* **Web page edit records**
--

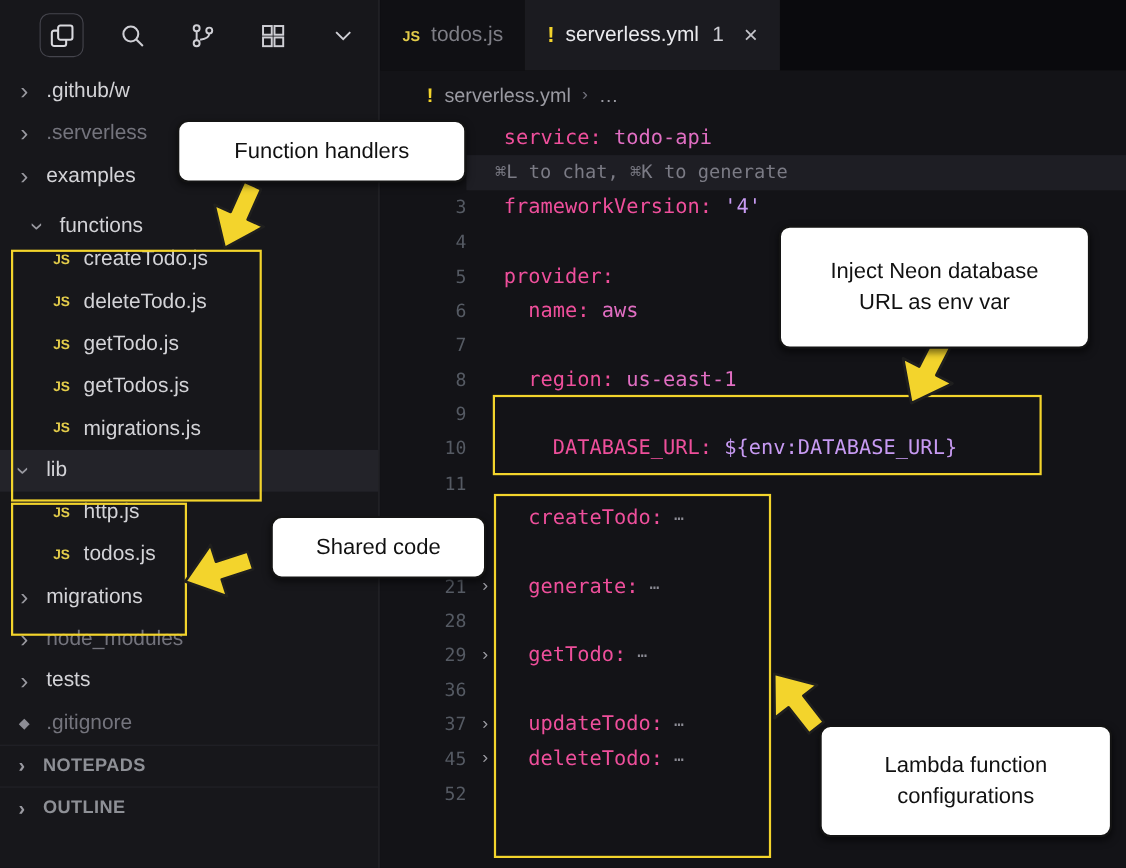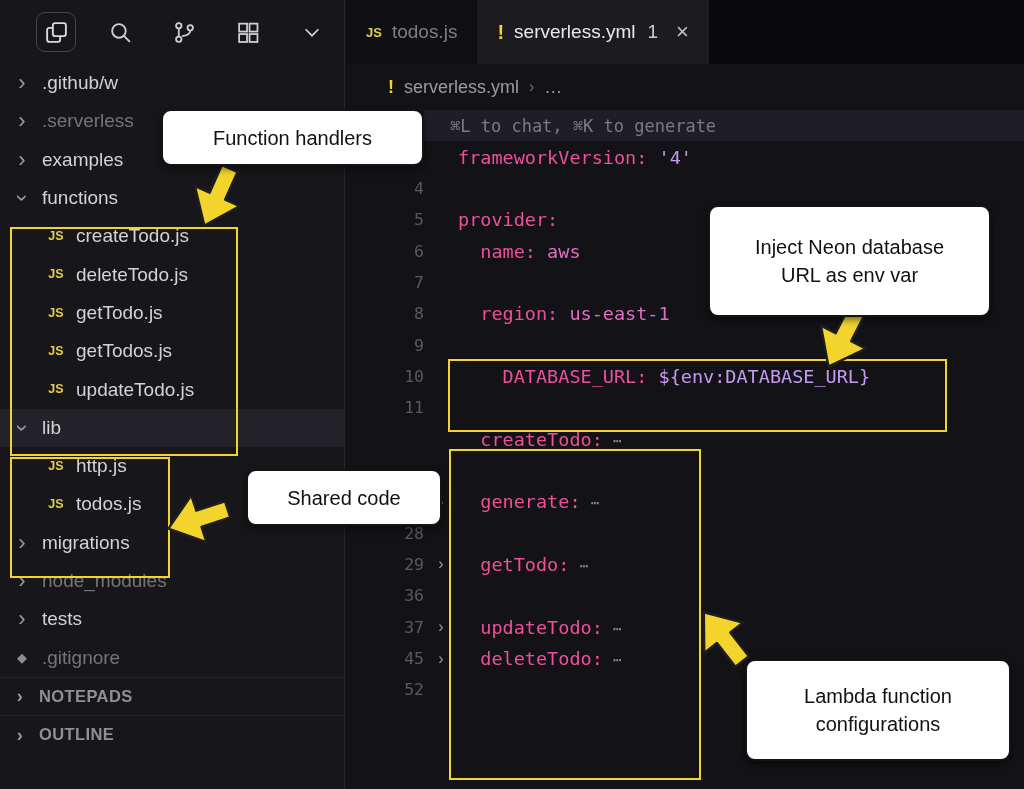--- a/index.html
+++ b/index.html
@@ -212,6 +212,11 @@
   <div class="code">
       <div class="cline">
         <span class="gutter"></span>
+        <span class="foldcol"></span>
+        <span class="ctext"><span class="tok-key">service:</span><span class="tok-val"> todo-api</span></span>
+      </div>
+      <div class="cline">
+        <span class="gutter"></span>
         <span class="ai-hint">⌘L to chat, ⌘K to generate</span>
       </div>
       <div class="cline">

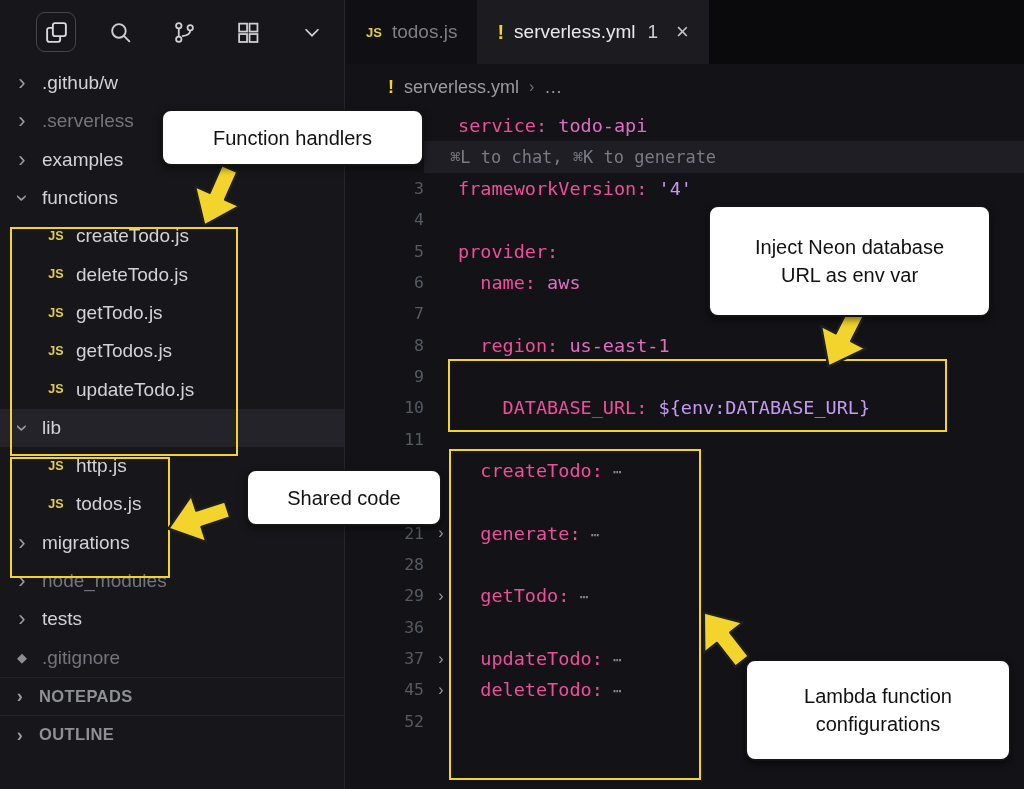--- a/index.html
+++ b/index.html
@@ -123,7 +123,7 @@
         <span class="ticon">›</span>
         <span class="tlabel">examples</span>
       </div>
-      <div class="trow" style="padding-left: 12px;">
+      <div class="trow" style="padding-left: 24px; align-items: flex-end;">
         <span class="ticon rot90">›</span>
         <span class="tlabel">functions</span>
       </div>

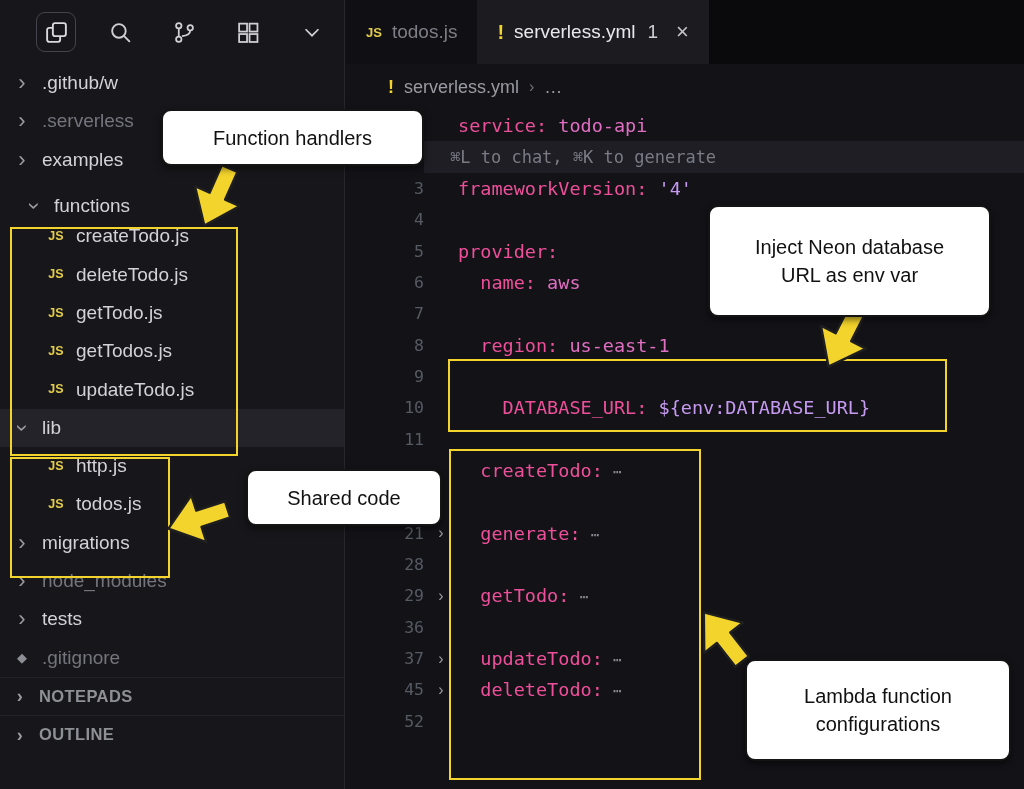--- a/index.html
+++ b/index.html
@@ -145,7 +145,7 @@
       </div>
       <div class="trow" style="padding-left: 46px;">
         <span class="ticon jsic">JS</span>
-        <span class="tlabel">updateTodo.js</span>
+        <span class="tlabel">migrations.js</span>
       </div>
       <div class="trow hl" style="padding-left: 12px;">
         <span class="ticon rot90">›</span>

--

Only lines containing the word "gutter" should appear in the answer, and every such line from the records above must be there.

         <span class="gutter"></span>
+        <span class="gutter"></span>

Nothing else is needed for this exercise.